The last post dealt with the last step in a process–how do you get to the address you’re looking for after you get out of the subway? Though there are Web sites that are dealing with this problem, something similar is a problem on the Web itself. How do you get from general information on your topic to the thing you really want to find?

A couple of people used to call me “Altadurla” back in the late 90s, because I was good at doing Web research–basically, coming up with the right search terms to find what you wanted. That worked when the total number of pages on the Web could be measured in the hundreds of thousands, or even in the millions. Now, it’s a little harder. We have better tools but we have a lot more information that needs to be indexed.

So a big part of what we do when we’re designing Web sites has to do with making it easy for people to find what they want. The part that has to do with the site navigation is what we used to call “usability,” and the part that has to do with everything else is being called “findability,” at least by this one guy who wrote an interesting book on the subject, Peter Morville.

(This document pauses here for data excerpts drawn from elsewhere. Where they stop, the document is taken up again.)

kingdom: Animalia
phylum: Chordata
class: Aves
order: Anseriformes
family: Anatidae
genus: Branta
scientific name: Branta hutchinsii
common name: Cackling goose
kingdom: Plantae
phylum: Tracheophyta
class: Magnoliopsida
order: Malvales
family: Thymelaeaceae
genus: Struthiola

I don’t suffer from information overload in a personal way. I suffer from it in a general way, because I have to sift through so much to find what I need. The immediate remedies that I see are these:

1) Developers need to continue to use technologies that categorize their information properly, like XML. They should use CSS in a meaningful way, too, to help us to understand the information, and to get out of the way when search engines are indexing it.

2) People who make sites that aggregate information should encourage the use of things like tagging. I am sure there are even better ways to use the information that people provide, which is so often better than what machines (like search engine spiders) give you.

3) Google and its brethren should use incoming links and user-provided tagging as much as possible, and should work hard to remove automated, evil SEO operations. The better they get at identifying human-provided information, the worse the evil SEO types (and there are good ones) will do.